# Where is.....



## Nightshadow (Sep 21, 2010)

JBR Amwaj and Point Tower? I found a restaurant I want to visit and thats all the directions say "The Point Tower, opposite JBR Amwaj, Dubai Marina" 

I google point tower dubai, nada.
googled JBR Amwaj and got a ton of them near the marina / or JB Road... 

The name of the restaurant is Gulnaz. Its Russian food. 

If anyone can tell me where the heck this is, Id really appreciate it. The only JBR Amwaj I can think of is that one Amwaj Rotana near the end of the walk by Coco's restaurant... and in front of the Sheraton JBR Walk. Help! 

EDIT: Oh crap, I cant edit the title anymore.. I was going to put the name of the restaurant on there but couldnt remember the spelling, so left it blank. If admin can add "Gulnaz" after the where is would be great! Thx.


----------



## Jumeirah Jim (Jan 24, 2011)

JBR Amwaj is the farthest section of JBR from Dubai it's at the Jebel Ali end of the Marina. Amwajn Rotana is in the same block. The Point, where I think the restaurant you are looking for is on the Marina side of the road from amwaj I.e one block back from the JBR walk/beach. It's next to Marina Promenade. 

New restaurant by the sound of it. Would like to hear what you think of it.


----------



## Nightshadow (Sep 21, 2010)

Jumeirah Jim said:


> JBR Amwaj is the farthest section of JBR from Dubai it's at the Jebel Ali end of the Marina. Amwajn Rotana is in the same block. The Point, where I think the restaurant you are looking for is on the Marina side of the road from amwaj I.e one block back from the JBR walk/beach. It's next to Marina Promenade.
> 
> New restaurant by the sound of it. Would like to hear what you think of it.


Thank for your help sir!


----------



## desertdude (Nov 22, 2010)

" + " marks the spot for Amwaj 4 atleast 

Wikimapia - Let's describe the whole world!
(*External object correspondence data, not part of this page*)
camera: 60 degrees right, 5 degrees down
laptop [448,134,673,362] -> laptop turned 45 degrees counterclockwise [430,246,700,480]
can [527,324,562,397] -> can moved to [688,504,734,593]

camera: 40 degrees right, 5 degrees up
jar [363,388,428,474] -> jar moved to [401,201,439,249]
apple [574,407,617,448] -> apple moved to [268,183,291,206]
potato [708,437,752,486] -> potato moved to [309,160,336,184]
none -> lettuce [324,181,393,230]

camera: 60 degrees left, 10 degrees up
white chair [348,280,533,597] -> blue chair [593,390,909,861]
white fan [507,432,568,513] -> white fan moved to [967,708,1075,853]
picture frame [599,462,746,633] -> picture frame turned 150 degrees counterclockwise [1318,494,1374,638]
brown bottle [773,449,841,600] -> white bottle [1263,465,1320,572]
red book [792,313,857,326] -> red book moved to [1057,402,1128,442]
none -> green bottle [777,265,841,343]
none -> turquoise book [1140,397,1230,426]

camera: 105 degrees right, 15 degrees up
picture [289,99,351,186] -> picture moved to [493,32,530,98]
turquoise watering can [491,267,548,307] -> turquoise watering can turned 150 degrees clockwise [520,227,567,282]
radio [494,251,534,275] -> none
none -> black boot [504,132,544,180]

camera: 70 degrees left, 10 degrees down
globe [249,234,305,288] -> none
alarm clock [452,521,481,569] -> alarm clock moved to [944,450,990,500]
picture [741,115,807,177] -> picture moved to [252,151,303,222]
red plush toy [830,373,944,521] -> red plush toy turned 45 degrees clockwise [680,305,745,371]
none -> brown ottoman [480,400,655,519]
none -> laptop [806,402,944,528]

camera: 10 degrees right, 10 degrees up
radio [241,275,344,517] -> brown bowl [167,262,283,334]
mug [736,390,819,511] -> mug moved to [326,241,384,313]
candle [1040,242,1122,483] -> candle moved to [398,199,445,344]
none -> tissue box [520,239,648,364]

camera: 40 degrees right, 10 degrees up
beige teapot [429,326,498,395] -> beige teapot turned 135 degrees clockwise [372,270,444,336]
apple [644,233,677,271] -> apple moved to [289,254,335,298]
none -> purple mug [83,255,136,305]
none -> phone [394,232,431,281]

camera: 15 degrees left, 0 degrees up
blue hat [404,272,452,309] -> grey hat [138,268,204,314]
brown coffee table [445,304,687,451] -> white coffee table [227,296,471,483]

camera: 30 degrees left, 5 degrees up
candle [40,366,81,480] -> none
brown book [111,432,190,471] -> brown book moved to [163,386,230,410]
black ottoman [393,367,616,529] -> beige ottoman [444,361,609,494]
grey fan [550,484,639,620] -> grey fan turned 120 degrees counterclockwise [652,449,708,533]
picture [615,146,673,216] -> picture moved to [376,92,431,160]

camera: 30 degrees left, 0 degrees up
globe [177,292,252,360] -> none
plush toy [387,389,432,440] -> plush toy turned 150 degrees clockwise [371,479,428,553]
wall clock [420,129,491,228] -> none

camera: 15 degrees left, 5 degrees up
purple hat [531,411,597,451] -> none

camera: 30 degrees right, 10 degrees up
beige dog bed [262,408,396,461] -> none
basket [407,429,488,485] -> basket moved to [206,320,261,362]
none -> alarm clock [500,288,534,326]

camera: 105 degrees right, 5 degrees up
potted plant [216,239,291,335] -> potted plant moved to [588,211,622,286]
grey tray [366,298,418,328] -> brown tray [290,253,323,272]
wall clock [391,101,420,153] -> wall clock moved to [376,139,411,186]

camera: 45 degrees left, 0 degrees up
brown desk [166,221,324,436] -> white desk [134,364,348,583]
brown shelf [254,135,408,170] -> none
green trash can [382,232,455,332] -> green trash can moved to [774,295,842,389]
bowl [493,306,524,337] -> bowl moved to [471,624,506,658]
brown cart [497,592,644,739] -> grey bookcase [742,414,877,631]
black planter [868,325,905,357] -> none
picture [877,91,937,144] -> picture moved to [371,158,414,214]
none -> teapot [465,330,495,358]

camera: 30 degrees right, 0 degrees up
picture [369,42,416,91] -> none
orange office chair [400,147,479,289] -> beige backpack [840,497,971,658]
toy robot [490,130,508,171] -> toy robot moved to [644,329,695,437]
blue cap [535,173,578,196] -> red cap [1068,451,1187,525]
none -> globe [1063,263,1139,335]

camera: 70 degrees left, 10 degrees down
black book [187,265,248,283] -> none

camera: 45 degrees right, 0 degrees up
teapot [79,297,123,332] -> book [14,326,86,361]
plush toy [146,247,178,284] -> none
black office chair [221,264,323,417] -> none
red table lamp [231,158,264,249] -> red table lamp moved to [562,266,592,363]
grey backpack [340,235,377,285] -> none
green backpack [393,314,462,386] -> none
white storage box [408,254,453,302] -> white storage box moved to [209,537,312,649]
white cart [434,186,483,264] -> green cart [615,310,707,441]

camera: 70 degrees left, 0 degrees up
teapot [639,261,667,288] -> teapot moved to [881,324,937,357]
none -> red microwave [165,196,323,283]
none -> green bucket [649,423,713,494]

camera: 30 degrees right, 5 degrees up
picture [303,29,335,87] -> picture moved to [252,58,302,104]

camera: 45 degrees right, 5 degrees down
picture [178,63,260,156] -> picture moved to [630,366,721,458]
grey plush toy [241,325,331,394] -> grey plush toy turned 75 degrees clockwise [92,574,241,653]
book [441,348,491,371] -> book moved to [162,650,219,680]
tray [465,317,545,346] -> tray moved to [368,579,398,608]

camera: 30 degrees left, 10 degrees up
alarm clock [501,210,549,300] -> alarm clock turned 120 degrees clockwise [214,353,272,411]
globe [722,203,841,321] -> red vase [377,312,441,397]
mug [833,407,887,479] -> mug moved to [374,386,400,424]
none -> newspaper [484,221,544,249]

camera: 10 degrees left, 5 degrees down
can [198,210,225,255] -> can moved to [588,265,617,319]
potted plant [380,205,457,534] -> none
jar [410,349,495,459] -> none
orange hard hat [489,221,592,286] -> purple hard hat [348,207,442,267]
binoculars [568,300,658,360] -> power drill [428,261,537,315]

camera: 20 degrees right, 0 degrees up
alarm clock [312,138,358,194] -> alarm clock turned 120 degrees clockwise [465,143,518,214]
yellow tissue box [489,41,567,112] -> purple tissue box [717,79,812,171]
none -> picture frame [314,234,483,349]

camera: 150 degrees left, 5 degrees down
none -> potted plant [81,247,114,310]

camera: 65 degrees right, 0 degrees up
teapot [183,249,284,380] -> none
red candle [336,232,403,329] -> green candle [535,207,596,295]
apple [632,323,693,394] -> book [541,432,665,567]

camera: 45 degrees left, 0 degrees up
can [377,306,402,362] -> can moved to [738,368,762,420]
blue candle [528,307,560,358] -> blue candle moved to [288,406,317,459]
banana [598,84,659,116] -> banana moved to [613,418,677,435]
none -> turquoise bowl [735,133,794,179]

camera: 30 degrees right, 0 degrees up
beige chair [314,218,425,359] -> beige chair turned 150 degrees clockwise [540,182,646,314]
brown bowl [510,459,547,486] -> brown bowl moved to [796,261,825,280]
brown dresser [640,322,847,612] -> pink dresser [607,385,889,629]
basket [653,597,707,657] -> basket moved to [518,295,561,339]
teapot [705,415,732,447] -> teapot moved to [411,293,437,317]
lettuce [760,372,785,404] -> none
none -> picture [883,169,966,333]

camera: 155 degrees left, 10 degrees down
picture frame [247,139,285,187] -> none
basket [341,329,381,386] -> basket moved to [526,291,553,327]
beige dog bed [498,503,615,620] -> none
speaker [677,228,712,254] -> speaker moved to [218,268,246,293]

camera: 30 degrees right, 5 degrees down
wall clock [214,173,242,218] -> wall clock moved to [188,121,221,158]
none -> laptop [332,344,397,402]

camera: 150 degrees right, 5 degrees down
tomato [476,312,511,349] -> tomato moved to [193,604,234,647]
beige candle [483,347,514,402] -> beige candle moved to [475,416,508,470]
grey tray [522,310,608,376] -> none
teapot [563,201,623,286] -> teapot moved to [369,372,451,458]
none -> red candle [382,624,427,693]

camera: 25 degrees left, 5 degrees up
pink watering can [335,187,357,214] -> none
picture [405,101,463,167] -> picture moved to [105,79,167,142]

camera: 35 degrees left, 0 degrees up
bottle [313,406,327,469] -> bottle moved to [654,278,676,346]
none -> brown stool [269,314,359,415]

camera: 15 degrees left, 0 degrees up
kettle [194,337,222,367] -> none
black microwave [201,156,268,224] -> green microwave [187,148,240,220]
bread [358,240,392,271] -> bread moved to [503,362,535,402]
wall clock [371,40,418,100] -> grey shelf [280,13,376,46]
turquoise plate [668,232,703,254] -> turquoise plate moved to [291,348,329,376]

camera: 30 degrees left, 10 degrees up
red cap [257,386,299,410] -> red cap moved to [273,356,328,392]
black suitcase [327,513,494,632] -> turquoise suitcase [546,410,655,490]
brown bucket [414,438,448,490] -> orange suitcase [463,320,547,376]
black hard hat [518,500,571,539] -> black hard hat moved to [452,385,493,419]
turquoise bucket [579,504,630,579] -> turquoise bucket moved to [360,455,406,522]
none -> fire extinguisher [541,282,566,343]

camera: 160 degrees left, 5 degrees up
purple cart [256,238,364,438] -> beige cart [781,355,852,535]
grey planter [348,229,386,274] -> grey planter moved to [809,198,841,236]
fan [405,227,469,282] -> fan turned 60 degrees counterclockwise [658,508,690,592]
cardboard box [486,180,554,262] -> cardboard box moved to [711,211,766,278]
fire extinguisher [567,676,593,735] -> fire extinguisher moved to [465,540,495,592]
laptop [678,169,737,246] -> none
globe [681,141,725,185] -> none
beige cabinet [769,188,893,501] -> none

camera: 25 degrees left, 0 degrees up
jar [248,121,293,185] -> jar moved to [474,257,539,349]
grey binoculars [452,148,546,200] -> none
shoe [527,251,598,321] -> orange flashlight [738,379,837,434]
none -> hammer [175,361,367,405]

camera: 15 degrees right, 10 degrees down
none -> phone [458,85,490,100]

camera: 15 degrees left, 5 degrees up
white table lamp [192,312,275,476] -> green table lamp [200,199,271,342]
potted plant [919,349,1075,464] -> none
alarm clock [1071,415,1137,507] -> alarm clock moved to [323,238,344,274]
If your GPS savy and your unit can take cordinates just take the Lat and Lon fron the URL and punch it into your GPS

In this case it would be lat (N) 25.0732 lon (E) 55.1316

Cheers


----------



## Nightshadow (Sep 21, 2010)

Thanks for the help guys! The restaurant is amazing... absolutely delicious food. I cant wait to go back again.


----------



## lookingforsmth (Nov 23, 2010)

hehe.. Nightshadow, that's actually kazakh-uzbek restaurant.. )) glad you liked it.. what did you eat?
and i'm ashamed to admit I haven't visited it yet ((


----------